---------- Supplied records

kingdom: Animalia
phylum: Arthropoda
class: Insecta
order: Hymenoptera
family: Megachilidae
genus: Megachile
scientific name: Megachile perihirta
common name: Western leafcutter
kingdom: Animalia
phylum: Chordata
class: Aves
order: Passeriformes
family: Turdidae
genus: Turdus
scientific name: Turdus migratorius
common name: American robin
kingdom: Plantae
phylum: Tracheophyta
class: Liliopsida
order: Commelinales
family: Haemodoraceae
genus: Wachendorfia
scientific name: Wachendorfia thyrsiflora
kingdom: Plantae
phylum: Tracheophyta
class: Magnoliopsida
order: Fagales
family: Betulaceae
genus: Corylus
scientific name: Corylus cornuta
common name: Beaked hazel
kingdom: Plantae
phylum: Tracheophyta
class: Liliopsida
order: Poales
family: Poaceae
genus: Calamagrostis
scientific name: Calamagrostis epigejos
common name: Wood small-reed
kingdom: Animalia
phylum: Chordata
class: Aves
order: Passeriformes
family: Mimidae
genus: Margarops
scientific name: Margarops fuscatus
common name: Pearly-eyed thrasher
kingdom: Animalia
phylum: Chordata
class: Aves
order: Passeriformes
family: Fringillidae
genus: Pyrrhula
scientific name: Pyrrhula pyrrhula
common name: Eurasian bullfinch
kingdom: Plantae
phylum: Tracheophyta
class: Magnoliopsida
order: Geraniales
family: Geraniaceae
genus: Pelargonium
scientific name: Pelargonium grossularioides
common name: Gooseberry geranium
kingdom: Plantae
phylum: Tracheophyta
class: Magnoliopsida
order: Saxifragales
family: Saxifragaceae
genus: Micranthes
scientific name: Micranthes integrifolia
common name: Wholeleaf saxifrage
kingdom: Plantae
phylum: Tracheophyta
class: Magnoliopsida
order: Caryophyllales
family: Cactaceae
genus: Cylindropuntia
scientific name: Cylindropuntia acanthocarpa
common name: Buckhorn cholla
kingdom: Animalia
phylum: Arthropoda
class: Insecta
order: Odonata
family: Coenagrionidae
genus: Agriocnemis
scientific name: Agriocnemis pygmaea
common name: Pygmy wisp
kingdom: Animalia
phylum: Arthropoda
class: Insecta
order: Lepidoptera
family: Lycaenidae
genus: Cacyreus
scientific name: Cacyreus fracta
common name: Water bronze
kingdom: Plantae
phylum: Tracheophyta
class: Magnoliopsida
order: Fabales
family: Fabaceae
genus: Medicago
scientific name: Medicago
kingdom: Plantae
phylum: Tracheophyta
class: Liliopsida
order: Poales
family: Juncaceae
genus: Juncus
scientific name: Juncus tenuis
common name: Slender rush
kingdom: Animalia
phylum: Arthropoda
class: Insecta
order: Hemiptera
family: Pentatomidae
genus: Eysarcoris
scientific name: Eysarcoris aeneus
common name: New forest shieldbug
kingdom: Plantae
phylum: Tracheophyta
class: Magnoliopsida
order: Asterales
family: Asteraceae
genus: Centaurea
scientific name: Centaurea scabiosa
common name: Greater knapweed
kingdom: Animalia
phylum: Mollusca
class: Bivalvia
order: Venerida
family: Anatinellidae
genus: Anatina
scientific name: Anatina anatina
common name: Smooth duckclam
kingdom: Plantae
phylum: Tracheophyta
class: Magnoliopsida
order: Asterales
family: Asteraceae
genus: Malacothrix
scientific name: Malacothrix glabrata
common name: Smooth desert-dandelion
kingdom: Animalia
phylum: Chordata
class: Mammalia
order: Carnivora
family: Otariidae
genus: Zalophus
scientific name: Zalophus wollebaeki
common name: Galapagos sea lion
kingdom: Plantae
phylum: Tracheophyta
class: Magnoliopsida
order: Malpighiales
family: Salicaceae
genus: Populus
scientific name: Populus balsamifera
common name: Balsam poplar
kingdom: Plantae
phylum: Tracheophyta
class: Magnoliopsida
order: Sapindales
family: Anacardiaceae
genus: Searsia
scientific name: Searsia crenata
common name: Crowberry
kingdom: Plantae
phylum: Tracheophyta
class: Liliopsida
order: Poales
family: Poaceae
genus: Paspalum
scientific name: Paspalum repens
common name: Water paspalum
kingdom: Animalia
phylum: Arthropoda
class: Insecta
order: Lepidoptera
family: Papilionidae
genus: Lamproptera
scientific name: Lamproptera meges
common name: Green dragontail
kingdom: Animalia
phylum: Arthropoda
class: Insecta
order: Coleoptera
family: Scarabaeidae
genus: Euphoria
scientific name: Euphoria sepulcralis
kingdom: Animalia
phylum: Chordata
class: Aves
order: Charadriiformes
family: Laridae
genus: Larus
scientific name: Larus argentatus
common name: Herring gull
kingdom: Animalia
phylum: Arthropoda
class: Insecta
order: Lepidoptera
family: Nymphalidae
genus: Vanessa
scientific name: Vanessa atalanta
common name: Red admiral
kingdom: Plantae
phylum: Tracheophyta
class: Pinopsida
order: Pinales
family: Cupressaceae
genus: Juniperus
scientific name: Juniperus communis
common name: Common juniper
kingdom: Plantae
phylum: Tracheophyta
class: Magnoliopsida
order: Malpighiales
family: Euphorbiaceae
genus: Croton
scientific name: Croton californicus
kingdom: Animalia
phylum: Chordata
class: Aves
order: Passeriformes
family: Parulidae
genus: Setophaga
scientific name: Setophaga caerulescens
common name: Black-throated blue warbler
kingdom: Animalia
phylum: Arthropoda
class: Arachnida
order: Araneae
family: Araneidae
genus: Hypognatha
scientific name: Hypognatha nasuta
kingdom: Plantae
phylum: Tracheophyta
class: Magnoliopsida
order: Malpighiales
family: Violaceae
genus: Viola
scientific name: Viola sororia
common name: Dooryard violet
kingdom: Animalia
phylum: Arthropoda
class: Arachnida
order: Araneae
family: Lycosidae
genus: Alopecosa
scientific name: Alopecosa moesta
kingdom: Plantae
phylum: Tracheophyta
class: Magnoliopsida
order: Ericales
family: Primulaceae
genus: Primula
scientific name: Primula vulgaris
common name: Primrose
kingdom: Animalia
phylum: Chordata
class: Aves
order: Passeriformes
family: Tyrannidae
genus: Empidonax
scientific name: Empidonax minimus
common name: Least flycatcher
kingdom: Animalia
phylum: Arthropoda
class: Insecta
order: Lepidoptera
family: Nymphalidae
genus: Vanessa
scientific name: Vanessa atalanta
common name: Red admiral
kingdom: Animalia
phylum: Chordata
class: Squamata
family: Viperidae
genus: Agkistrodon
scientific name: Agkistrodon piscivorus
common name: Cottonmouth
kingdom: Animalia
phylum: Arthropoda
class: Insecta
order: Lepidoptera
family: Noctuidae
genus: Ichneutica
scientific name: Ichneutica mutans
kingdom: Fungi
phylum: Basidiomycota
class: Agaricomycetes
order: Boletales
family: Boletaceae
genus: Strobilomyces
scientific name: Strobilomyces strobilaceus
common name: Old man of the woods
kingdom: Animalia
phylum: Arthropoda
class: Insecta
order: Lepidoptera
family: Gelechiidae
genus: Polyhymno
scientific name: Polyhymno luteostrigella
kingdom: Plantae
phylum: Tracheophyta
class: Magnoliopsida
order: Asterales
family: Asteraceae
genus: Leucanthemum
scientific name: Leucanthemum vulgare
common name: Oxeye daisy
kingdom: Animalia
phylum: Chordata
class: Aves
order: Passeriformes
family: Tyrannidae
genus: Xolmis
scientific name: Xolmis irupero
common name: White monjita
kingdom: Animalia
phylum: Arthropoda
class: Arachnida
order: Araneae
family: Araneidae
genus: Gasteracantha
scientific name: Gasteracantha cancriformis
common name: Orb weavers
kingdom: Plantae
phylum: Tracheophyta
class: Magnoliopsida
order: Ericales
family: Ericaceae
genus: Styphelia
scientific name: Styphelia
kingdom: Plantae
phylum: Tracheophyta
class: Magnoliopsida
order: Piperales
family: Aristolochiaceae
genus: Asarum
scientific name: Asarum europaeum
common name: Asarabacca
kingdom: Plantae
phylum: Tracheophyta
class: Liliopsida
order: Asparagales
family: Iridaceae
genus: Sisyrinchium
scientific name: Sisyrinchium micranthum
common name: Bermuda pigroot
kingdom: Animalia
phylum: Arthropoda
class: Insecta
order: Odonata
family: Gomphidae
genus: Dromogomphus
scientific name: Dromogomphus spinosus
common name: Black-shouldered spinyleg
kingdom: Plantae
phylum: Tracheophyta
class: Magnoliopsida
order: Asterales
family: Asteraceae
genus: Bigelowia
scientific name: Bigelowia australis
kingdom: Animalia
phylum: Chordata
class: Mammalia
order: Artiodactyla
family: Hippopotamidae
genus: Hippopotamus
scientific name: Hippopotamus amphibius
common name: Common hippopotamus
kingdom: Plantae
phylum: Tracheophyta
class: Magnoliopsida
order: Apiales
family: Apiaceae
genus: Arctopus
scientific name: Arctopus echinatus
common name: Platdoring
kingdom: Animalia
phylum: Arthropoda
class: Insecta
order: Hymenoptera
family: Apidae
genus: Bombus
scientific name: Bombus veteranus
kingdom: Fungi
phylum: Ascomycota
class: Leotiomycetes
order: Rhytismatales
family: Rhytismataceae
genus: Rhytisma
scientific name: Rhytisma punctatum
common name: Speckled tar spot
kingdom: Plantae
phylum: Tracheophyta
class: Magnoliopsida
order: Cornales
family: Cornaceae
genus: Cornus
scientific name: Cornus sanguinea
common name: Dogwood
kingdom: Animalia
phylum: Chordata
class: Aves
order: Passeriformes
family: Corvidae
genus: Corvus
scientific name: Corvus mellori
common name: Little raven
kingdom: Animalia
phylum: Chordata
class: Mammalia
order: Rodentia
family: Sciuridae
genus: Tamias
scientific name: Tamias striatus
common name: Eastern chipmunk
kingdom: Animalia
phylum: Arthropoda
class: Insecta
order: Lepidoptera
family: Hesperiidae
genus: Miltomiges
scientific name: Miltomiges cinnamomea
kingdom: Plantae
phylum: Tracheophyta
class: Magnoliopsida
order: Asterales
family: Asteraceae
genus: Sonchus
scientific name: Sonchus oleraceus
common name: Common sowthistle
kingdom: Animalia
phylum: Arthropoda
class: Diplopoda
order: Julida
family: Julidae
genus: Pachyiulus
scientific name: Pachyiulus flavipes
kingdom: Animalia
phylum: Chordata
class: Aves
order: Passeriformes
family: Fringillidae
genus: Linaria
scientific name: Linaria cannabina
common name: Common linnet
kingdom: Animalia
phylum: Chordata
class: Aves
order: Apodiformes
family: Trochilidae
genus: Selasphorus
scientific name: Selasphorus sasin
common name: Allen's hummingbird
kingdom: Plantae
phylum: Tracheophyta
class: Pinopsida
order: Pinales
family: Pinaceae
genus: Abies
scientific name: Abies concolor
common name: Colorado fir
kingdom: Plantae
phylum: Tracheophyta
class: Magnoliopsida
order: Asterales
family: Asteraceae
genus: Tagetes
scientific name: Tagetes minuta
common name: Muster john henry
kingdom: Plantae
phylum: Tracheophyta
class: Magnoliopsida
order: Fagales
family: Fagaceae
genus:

--------------------

- _What this task involves_
Rewrite the listing from the line with "genus: Croton" through the line with "common name: Primrose", changing "scientific name" to "binomial" and leaving everything else unchanged.

- _Answer to this task_
genus: Croton
binomial: Croton californicus
kingdom: Animalia
phylum: Chordata
class: Aves
order: Passeriformes
family: Parulidae
genus: Setophaga
binomial: Setophaga caerulescens
common name: Black-throated blue warbler
kingdom: Animalia
phylum: Arthropoda
class: Arachnida
order: Araneae
family: Araneidae
genus: Hypognatha
binomial: Hypognatha nasuta
kingdom: Plantae
phylum: Tracheophyta
class: Magnoliopsida
order: Malpighiales
family: Violaceae
genus: Viola
binomial: Viola sororia
common name: Dooryard violet
kingdom: Animalia
phylum: Arthropoda
class: Arachnida
order: Araneae
family: Lycosidae
genus: Alopecosa
binomial: Alopecosa moesta
kingdom: Plantae
phylum: Tracheophyta
class: Magnoliopsida
order: Ericales
family: Primulaceae
genus: Primula
binomial: Primula vulgaris
common name: Primrose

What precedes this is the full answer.